### YOUR INSTRUCTIONS
Return each line of the listing that has the word "bottom" in it.

···

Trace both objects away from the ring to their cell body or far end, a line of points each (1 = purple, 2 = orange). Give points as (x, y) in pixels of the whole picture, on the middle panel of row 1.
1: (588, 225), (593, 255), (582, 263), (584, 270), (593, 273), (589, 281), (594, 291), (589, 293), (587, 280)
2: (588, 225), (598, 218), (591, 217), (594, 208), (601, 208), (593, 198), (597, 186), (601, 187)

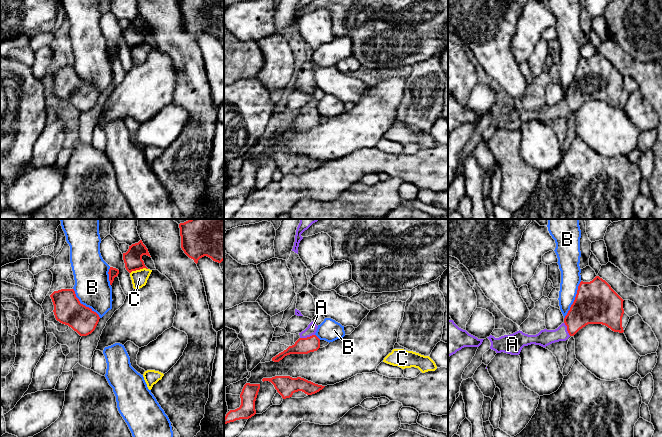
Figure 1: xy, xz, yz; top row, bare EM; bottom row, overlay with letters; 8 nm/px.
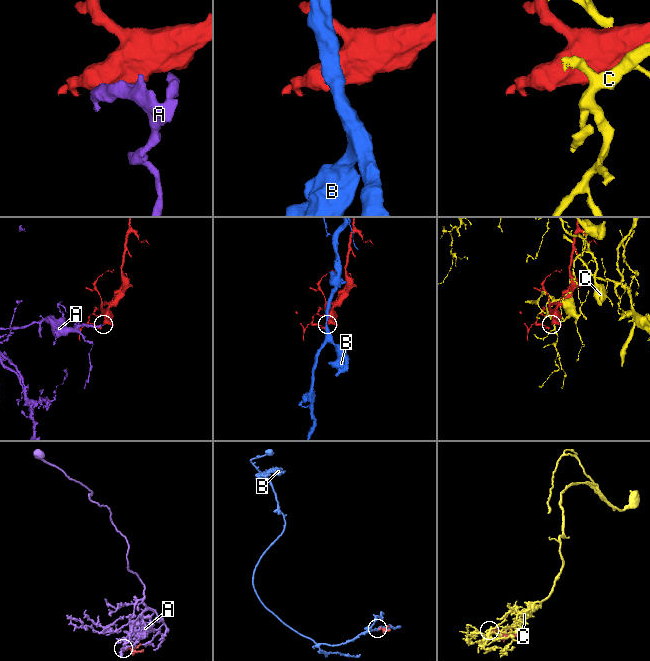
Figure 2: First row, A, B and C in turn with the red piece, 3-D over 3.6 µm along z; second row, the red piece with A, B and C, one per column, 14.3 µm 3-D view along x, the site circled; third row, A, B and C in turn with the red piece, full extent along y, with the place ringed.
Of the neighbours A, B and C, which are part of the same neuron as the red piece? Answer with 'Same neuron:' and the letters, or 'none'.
Same neuron: A

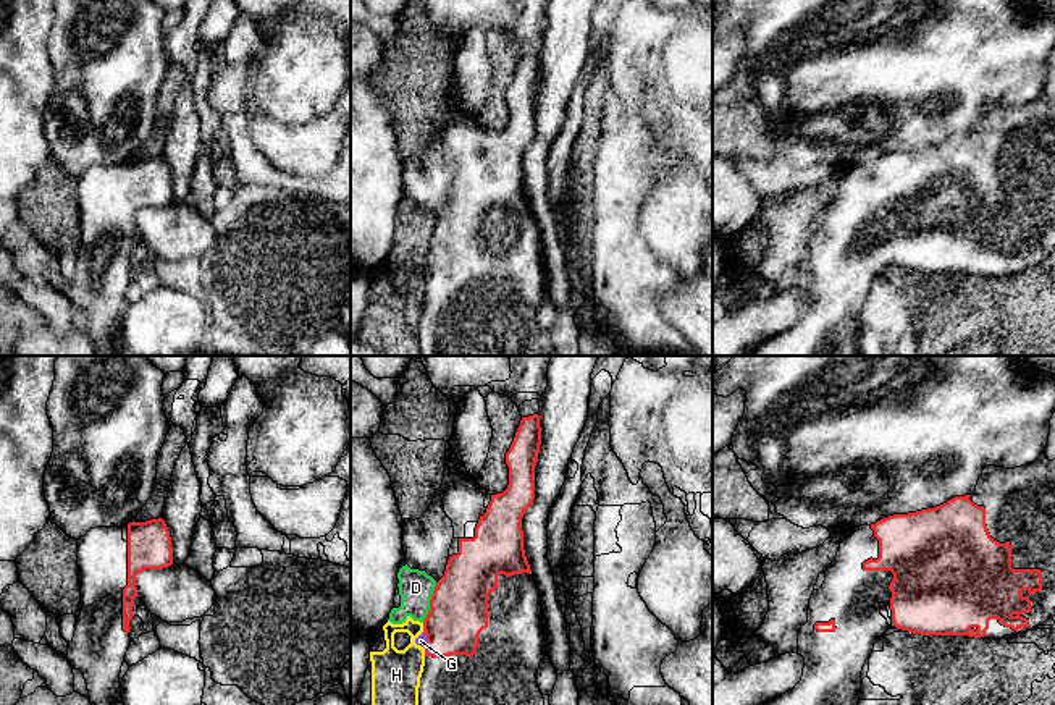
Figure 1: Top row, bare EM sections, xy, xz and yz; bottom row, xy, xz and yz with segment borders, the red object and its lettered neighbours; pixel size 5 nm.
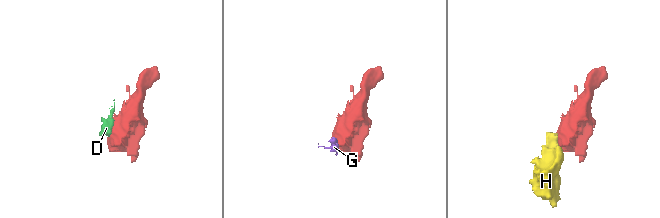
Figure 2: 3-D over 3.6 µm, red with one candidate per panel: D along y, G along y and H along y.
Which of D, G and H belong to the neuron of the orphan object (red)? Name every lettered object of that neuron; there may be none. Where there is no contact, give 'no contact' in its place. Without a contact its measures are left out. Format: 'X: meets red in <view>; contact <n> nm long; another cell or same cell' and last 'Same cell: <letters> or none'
D: meets red in xz; contact 220 nm long; another cell
G: meets red in xz; contact 100 nm long; another cell
H: meets red in xz; contact 50 nm long; another cell
Same cell: none

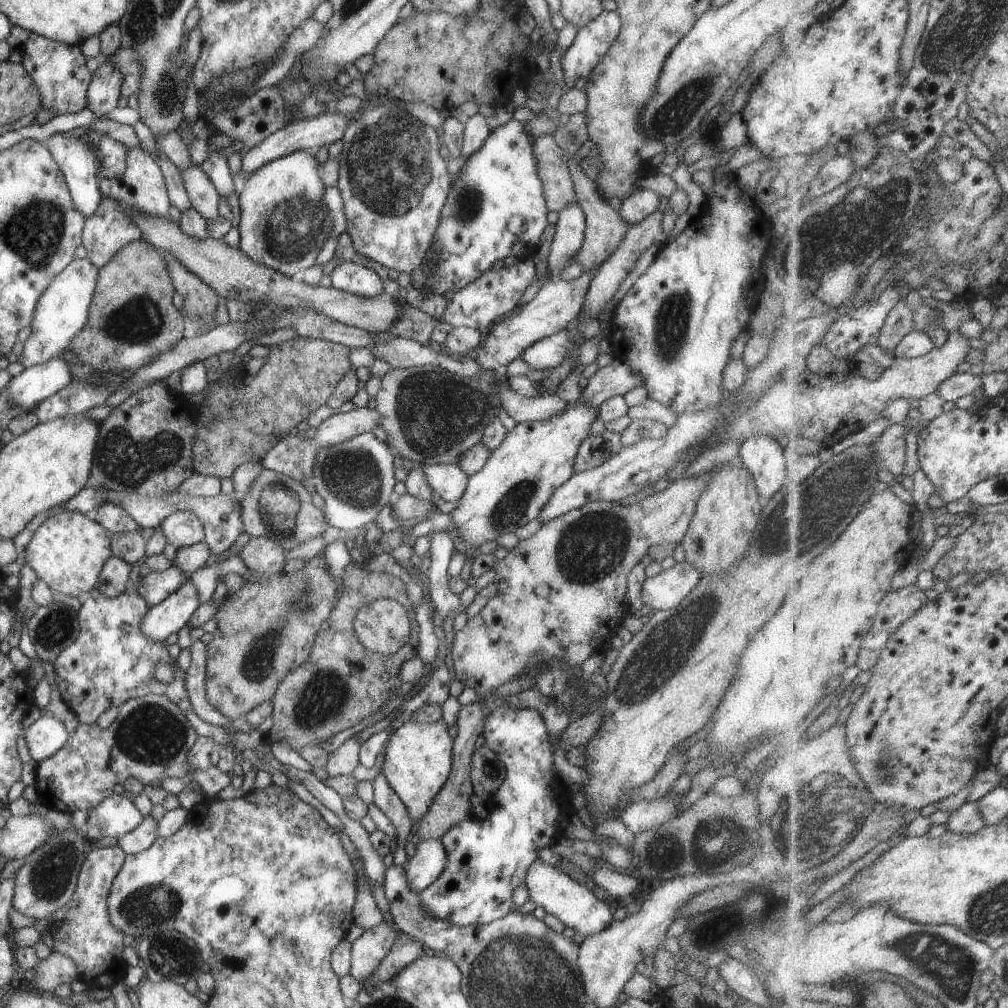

···

### ANSWER BELOW
Figure 1: xy, xz, yz; top row, bare EM; bottom row, overlay with letters; 8 nm/px.
Figure 1: Top row, bare EM sections, xy, xz and yz; bottom row, xy, xz and yz with segment borders, the red object and its lettered neighbours; pixel size 5 nm.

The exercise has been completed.